We could see 2025 as the year that stock markets fully embraced this possibility and made the biggest bet in stock market history to back the idea that artificial intelligence will transform the world. We saw the value of technology companies rise massively to the point where the world’s leading chip maker Nvidia, now has a larger market capitalisation than the whole of Japan.


This inevitably means we enter 2026 with some concern about stock market valuations.


There is no doubt that they are priced more highly than average, and this could well result in some turbulence in 2026. Yet the strong earnings growth that the most successful companies have seen means that the valuations of these companies have not entered the sort of ‘bubble’ territory that some fear.


The US market, measured by the S&P 500, is currently trading on a price-to-earnings ratio of 22.8 times. This compares to an average over the past 10 years of 18.72 times. The world stock market, measured by the MSCI World index, is trading on 20 times its earnings, compared to a ten-year average of 17 times. We must acknowledge that stock markets enter 2026 looking a bit expensive. But also that relatively normal levels of earnings growth in the coming three years would justify these companies moving back to about average valuations. Or to put it another way, a relatively modest pullback in the stock market, perhaps of the order of 10%, would make these markets look fairly valued.

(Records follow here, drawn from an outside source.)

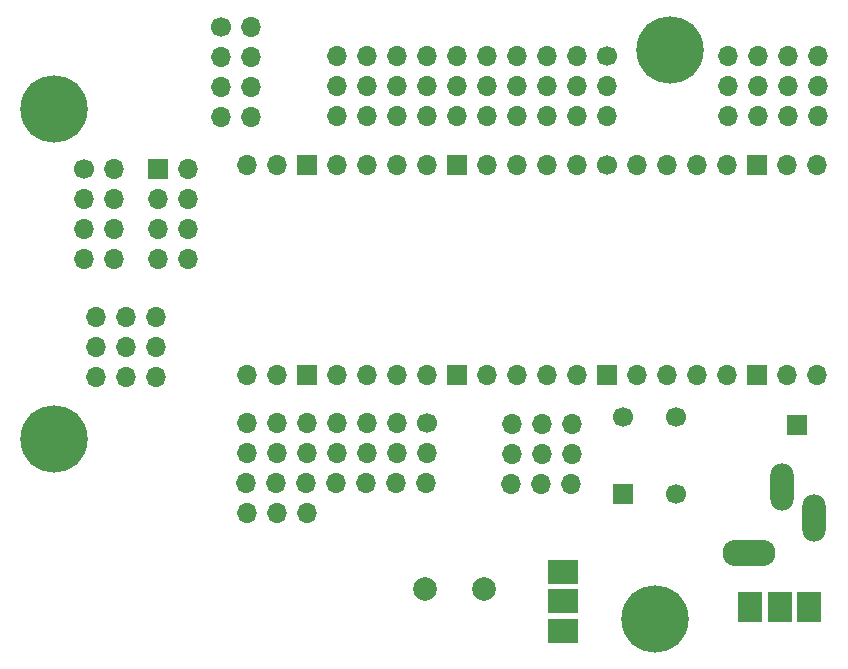
<source format=gbr>
%TF.GenerationSoftware,KiCad,Pcbnew,(6.0.9-0)*%
%TF.CreationDate,2023-04-03T15:52:03-04:00*%
%TF.ProjectId,rcc-pico,7263632d-7069-4636-9f2e-6b696361645f,rev?*%
%TF.SameCoordinates,Original*%
%TF.FileFunction,Soldermask,Bot*%
%TF.FilePolarity,Negative*%
%FSLAX46Y46*%
G04 Gerber Fmt 4.6, Leading zero omitted, Abs format (unit mm)*
G04 Created by KiCad (PCBNEW (6.0.9-0)) date 2023-04-03 15:52:03*
%MOMM*%
%LPD*%
G01*
G04 APERTURE LIST*
%ADD10C,1.700000*%
%ADD11O,1.700000X1.700000*%
%ADD12R,1.700000X1.700000*%
%ADD13C,5.700000*%
%ADD14R,2.000000X2.550000*%
%ADD15R,2.550000X2.000000*%
%ADD16C,2.000000*%
%ADD17O,4.500000X2.250000*%
%ADD18O,2.000000X4.000000*%
G04 APERTURE END LIST*
D10*
%TO.C,J10*%
X82200000Y-100317500D03*
D11*
X82200000Y-102857500D03*
X82200000Y-105397500D03*
X82200000Y-107937500D03*
X84740000Y-100317500D03*
X84740000Y-102857500D03*
X84740000Y-105397500D03*
X84740000Y-107937500D03*
%TD*%
%TO.C,J4*%
X144340000Y-90750000D03*
X141800000Y-90750000D03*
X139260000Y-90750000D03*
X136720000Y-90750000D03*
X144340000Y-93290000D03*
X141800000Y-93290000D03*
X139260000Y-93290000D03*
X136720000Y-93290000D03*
X144330000Y-95830000D03*
X141790000Y-95830000D03*
X139250000Y-95830000D03*
X136710000Y-95830000D03*
%TD*%
D10*
%TO.C,J9*%
X111175000Y-121825000D03*
D11*
X108635000Y-121825000D03*
X106095000Y-121825000D03*
X103555000Y-121825000D03*
X101015000Y-121825000D03*
X98475000Y-121825000D03*
X95935000Y-121825000D03*
X111175000Y-124365000D03*
X108635000Y-124365000D03*
X106095000Y-124365000D03*
X103555000Y-124365000D03*
X101015000Y-124365000D03*
X98475000Y-124365000D03*
X95935000Y-124365000D03*
X111165000Y-126905000D03*
X108625000Y-126905000D03*
X106085000Y-126905000D03*
X103545000Y-126905000D03*
X101005000Y-126905000D03*
X98465000Y-126905000D03*
X95925000Y-126905000D03*
X101015000Y-129445000D03*
X98475000Y-129445000D03*
X95935000Y-129445000D03*
%TD*%
%TO.C,U4*%
X144230000Y-100015200D03*
X141690000Y-100015200D03*
D12*
X139150000Y-100015200D03*
D11*
X136610000Y-100015200D03*
X134070000Y-100015200D03*
X131530000Y-100015200D03*
X128990000Y-100015200D03*
D10*
X126450000Y-100015200D03*
D11*
X123910000Y-100015200D03*
X121370000Y-100015200D03*
X118830000Y-100015200D03*
X116290000Y-100015200D03*
D12*
X113750000Y-100015200D03*
D11*
X111210000Y-100015200D03*
X108670000Y-100015200D03*
X106130000Y-100015200D03*
X103590000Y-100015200D03*
D12*
X101050000Y-100015200D03*
D11*
X98510000Y-100015200D03*
X95970000Y-100015200D03*
X95970000Y-117795200D03*
X98510000Y-117795200D03*
D12*
X101050000Y-117795200D03*
D11*
X103590000Y-117795200D03*
X106130000Y-117795200D03*
X108670000Y-117795200D03*
X111210000Y-117795200D03*
D12*
X113750000Y-117795200D03*
D11*
X116290000Y-117795200D03*
X118830000Y-117795200D03*
X121370000Y-117795200D03*
X123910000Y-117795200D03*
D12*
X126450000Y-117795200D03*
D11*
X128990000Y-117795200D03*
X131530000Y-117795200D03*
X134070000Y-117795200D03*
X136610000Y-117795200D03*
D12*
X139150000Y-117795200D03*
D11*
X141690000Y-117795200D03*
X144230000Y-117795200D03*
%TD*%
D13*
%TO.C,H1*%
X131800000Y-90200000D03*
%TD*%
D11*
%TO.C,J8*%
X123460000Y-121935000D03*
X120920000Y-121935000D03*
X118380000Y-121935000D03*
X123460000Y-124475000D03*
X120920000Y-124475000D03*
X118380000Y-124475000D03*
X123450000Y-127015000D03*
X120910000Y-127015000D03*
X118370000Y-127015000D03*
%TD*%
D12*
%TO.C,J7*%
X88450000Y-100317500D03*
D11*
X88450000Y-102857500D03*
X88450000Y-105397500D03*
X88450000Y-107937500D03*
X90990000Y-100317500D03*
X90990000Y-102857500D03*
X90990000Y-105397500D03*
X90990000Y-107937500D03*
%TD*%
D14*
%TO.C,SW-on/off1*%
X143575000Y-137400000D03*
X141075000Y-137400000D03*
X138575000Y-137400000D03*
%TD*%
D13*
%TO.C,H2*%
X130525000Y-138450000D03*
%TD*%
%TO.C,H3*%
X79625000Y-95275000D03*
%TD*%
D10*
%TO.C,SW1*%
X127825000Y-121300000D03*
D12*
X127825000Y-127800000D03*
D10*
X132325000Y-127800000D03*
X132325000Y-121300000D03*
%TD*%
%TO.C,J5*%
X126455000Y-90735000D03*
D11*
X123915000Y-90735000D03*
X121375000Y-90735000D03*
X118835000Y-90735000D03*
X116295000Y-90735000D03*
X113755000Y-90735000D03*
X111215000Y-90735000D03*
X108675000Y-90735000D03*
X106135000Y-90735000D03*
X103595000Y-90735000D03*
X126455000Y-93275000D03*
X123915000Y-93275000D03*
X121375000Y-93275000D03*
X118835000Y-93275000D03*
X116295000Y-93275000D03*
X113755000Y-93275000D03*
X111215000Y-93275000D03*
X108675000Y-93275000D03*
X106135000Y-93275000D03*
X103595000Y-93275000D03*
X126445000Y-95815000D03*
X123905000Y-95815000D03*
X121365000Y-95815000D03*
X118825000Y-95815000D03*
X116285000Y-95815000D03*
X113745000Y-95815000D03*
X111205000Y-95815000D03*
X108665000Y-95815000D03*
X106125000Y-95815000D03*
X103585000Y-95815000D03*
%TD*%
D15*
%TO.C,SW-on/off2*%
X122700000Y-139412500D03*
X122700000Y-136912500D03*
X122700000Y-134412500D03*
%TD*%
D11*
%TO.C,J3*%
X83175000Y-117905000D03*
X85715000Y-117905000D03*
X88255000Y-117905000D03*
X83175000Y-115365000D03*
X85715000Y-115365000D03*
X88255000Y-115365000D03*
X83185000Y-112825000D03*
X85725000Y-112825000D03*
X88265000Y-112825000D03*
%TD*%
D13*
%TO.C,H4*%
X79675000Y-123200000D03*
%TD*%
D10*
%TO.C,J6*%
X93800000Y-88325000D03*
D11*
X96340000Y-88325000D03*
X93800000Y-90865000D03*
X96340000Y-90865000D03*
X93800000Y-93405000D03*
X96340000Y-93405000D03*
X93800000Y-95945000D03*
X96340000Y-95945000D03*
%TD*%
D12*
%TO.C,TP1*%
X142550000Y-121950000D03*
%TD*%
D16*
%TO.C,J2*%
X116025000Y-135837500D03*
X111025000Y-135837500D03*
%TD*%
D17*
%TO.C,J1*%
X138475000Y-132800000D03*
D18*
X143975000Y-129850000D03*
X141275000Y-127250000D03*
%TD*%
M02*

</source>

We take no pleasure in those times when stock markets fall in value, but we must also acknowledge that peaks and troughs of this order of magnitude are a normal part of investing, like turbulence on a flight. The key lesson is to remain invested rather than overreact to such corrections.


It is true of course, that the largest US technology companies are trading on much higher valuations, north of 30 times their earnings. They have a mountain to climb to justify their earnings. Yet so far, they are climbing fast, and the data tells us that whatever scepticism we may feel, the market continues to bet that the white heat of artificial intelligence will provide the spur to deliver on the hoped for earnings numbers.


We also take comfort that there are broader economic forces that can come into play next year to enable parts of the world stock market that have not kept up with the artificial intelligence boom to start to catch up.


Markets are forecasting interest rate cuts across the rich world in the early part of 2026. This offers the potential for improved performance from parts of the global stock market that have been less immediately lifted by the growth of artificial intelligence. The current market forecast is that the US Federal Reserve will set the pace for the world with interest rate cuts in both December and January. We should expect that as these expectations move around, it will produce some stock market volatility.


Ultimately, the cuts will be welcome. Maintaining strong allocations to technology companies has been the right decision for portfolios in recent years, but our philosophy is always to pursue the maximum diversification and resilience we can achieve for clients, and we will be actively exploring how to diversify away from these areas as other opportunities crystallise throughout 2026.